How The Good Fight found clarity in chaos, and answers in absurdity

Alex Moreland
·Contributor
How The Good Fight found clarity in chaos (CBS)
How The Good Fight found clarity in chaos (CBS)

The Good Fight’s title sequence is instructive. Set to a frantic score by David Buckley, it marries ordered elegance with violent disruption; a vase of flowers, phones, a gavel and so on all explode, their pieces scattered. A vibrant red claret from a shattering wine glass fills the screen, and dust and ash float across a dark background.

What it is, in effect, is a means to set the stage. It establishes chaos as the status quo. And then it begs the question: what next?

Where last year The Good Fight heralded a need to fight, it now turns to a different question: how can you fight? Again, the title sequence is instructive, having been fine tuned since last year; the television screens, added to the explosive line-up this season, juxtapose the absurdity of Putin’s overly macho image with the chilling horror of Charlottesville marchers. It’s a world where the awful and the absurd are so often the same; it’s a world ripped from the headlines, after all. As Diane Lockhart (The Good Fight’s inimitable lead, Christine Baranski) notes, “I used to laugh at the absurdity of the news.
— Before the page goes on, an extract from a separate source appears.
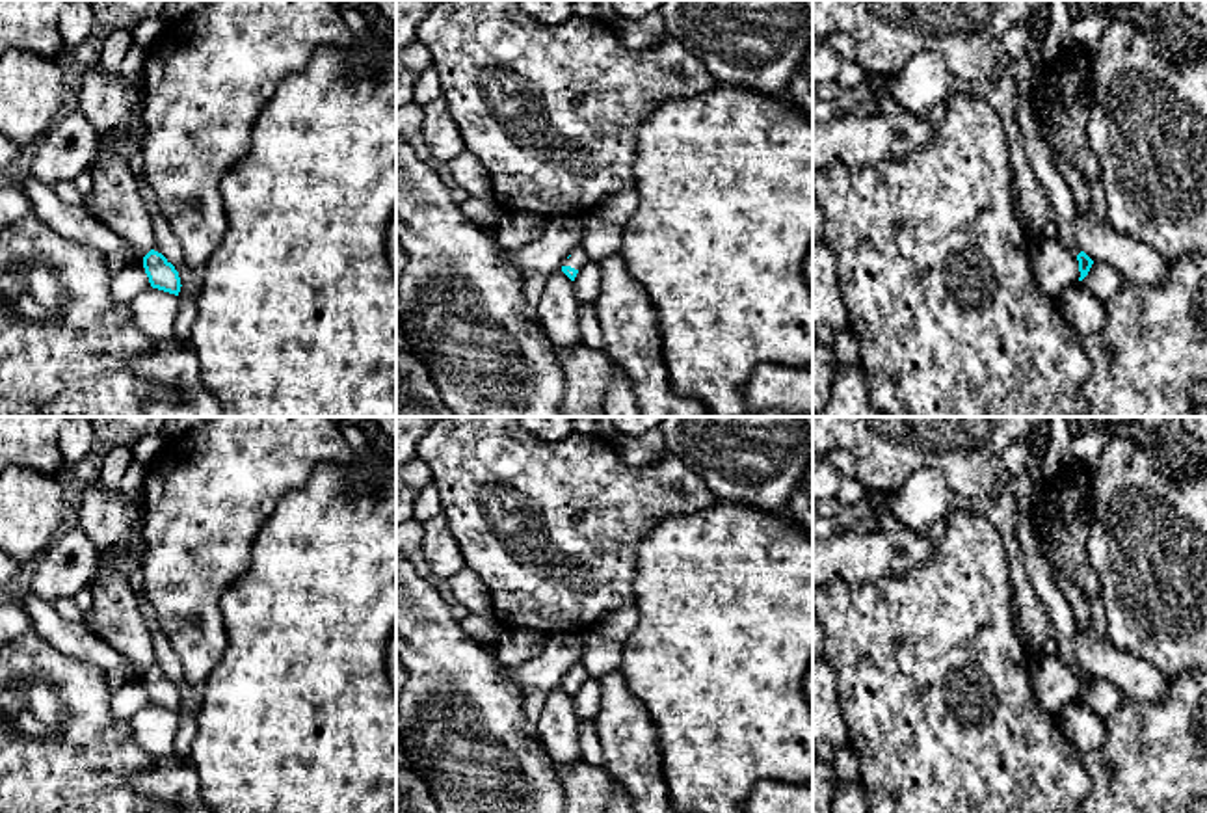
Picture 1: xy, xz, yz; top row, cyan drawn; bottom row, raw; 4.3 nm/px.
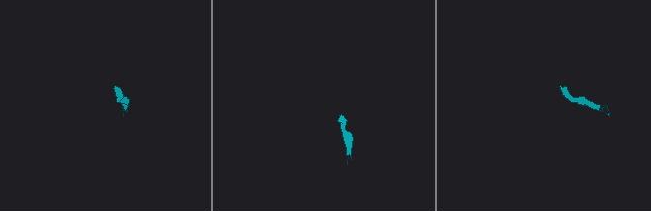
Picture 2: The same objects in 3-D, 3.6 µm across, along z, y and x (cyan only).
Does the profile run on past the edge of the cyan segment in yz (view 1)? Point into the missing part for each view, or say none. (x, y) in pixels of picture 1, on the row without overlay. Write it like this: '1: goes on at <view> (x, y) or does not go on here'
1: does not go on here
Now I’m all laughed out”.

Said absurdity is a creeping, pervasive force, as much a representation of chaos as the title sequence; it’s less fake news and more can’t-quite-tell-it-it’s-fake-news, each week seemingly taking us a step closer to The Good Fight’s world where Trump keeps a pot-bellied pig in the White House map room. It’s absurd, yes, but there’s a veneer of… not plausibility, exactly, but possibility; it’s unnerving and unsettling, a disquieting undercurrent at the edge of the narrative that can’t be ignored. Certainly, Diane never could – to her, the absurdity of it all became an obsession, an ever-increasing fixation she couldn’t tear herself away from. At the same time, it was tied to the threat represented by the serial ‘Kill all Lawyers’ murders, another aspect of the eschatological chaos that causing her world to spin away; both symptoms of a world turned on its head, where all its rules are broken.

Christine Baranski, Audra MacDonald and Rose Leslie in The Good Fight (CBS)
Christine Baranski, Audra MacDonald and Rose Leslie in The Good Fight (CBS)

When you think about it, of course this is such an all-encompassing problem for Diane, because it confronts her own foundational mythology; when all the rules are broken and order turns to disorder, what’s a lawyer meant to do? The chaos and absurdity that have come to define The Good Fight is a problem uniquely suited to Reddick, Boseman and Lockhart.

The show flirts with different answers to this – in one case literally, as Diane starts an affair with an antifa activist Tully Nelson (played by Tim Matheson, a nice piece of meta-casting contrasting him with Diane’s husband Kurt, played by Matheson’s former West Wing co-star Gary Cole). The Good Fight places a rare degree of conviction in Tully’s revolutionary politics; where many other shows would have set him up simply to knock him down again, an example of ideology gone too far, or even just comic relief, but instead there’s a willingness to treat him seriously. Indeed, not just seriously, but seductively – the idea of taking to the streets and overturning the system makes a new sort of sense. Why try and play by the rules when don’t matter anymore?

It’s the same idea, or the same basic principle, that Liz Reddick (Audra MacDonald, a brilliant addition to season 2) puts forward in the seventh episode, a particularly standout instalment, when the Democratic National Committee approaches Reddick/Boseman about impeaching Trump. “Don’t back down, don’t apologise, stay on the offence – these are the new rules”, she says. It’s the new way to fight the good fight, to respond and engage and keep up.

The final scene of The Good Fight’s second season is a direct response to the end of its first. Last year, The Good Fight declared it took place not in “a country of men and women, [but] a country of laws”; this year, after the chaos and the absurdity of it all, the question instead was “what does it matter if we’re a country of laws, if the laws aren’t just?

And so there’s a new sort of clarity to be found, cutting through the chaos and the absurdity. If the law – if the rules that define the world – offends your conscience, then “it’s okay to break the law”. That’s how you find clarity in chaos, and answers in absurdity: with a bold, confident elegance, and captivating panache.

All words, of course, that you could easily use to describe The Good Fight.